__TASK DESCRIPTION__.
Using the records below, quote only the span that opens with the line containing "fx_px: 5200" and closes with the line containing "exposure_s: 1/224", exactly and inclusively.

__EXCERPTED DATA__.

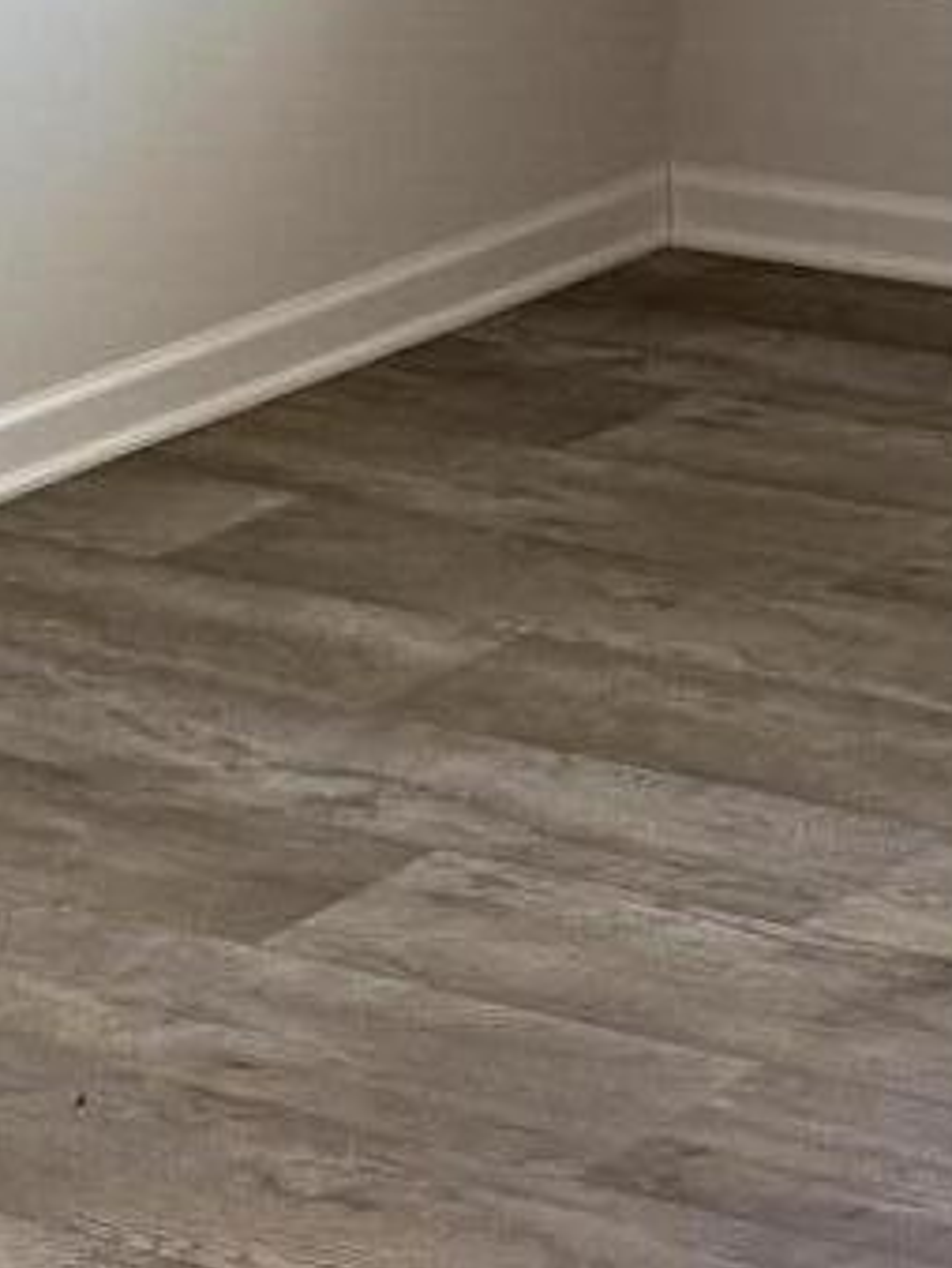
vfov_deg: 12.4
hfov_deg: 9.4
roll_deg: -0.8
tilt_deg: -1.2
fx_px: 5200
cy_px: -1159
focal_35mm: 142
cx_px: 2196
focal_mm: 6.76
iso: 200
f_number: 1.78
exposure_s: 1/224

---

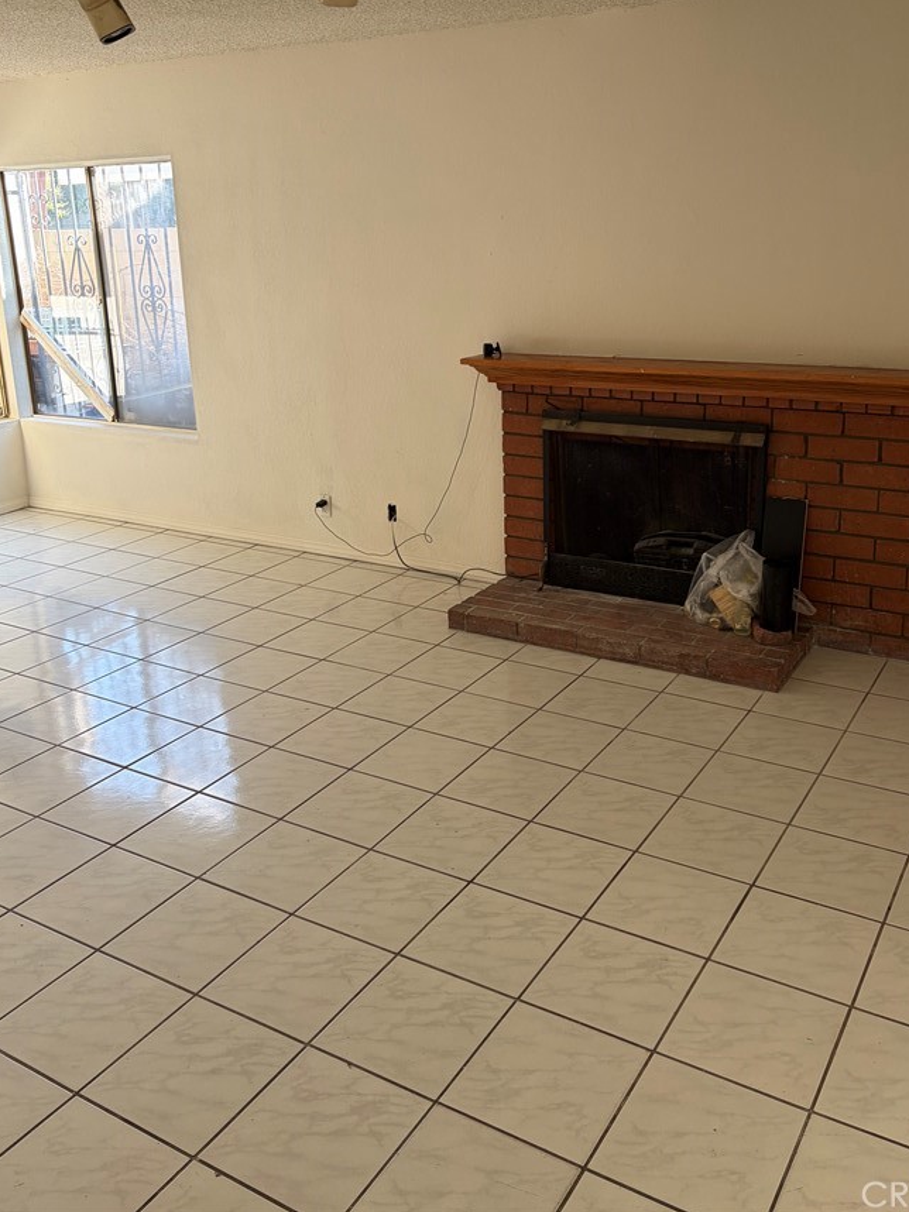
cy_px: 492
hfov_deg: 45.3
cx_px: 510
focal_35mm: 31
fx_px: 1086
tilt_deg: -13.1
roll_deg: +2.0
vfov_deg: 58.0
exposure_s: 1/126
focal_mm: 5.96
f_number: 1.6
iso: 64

__OUTPUT OF THE TASK__.
fx_px: 5200
cy_px: -1159
focal_35mm: 142
cx_px: 2196
focal_mm: 6.76
iso: 200
f_number: 1.78
exposure_s: 1/224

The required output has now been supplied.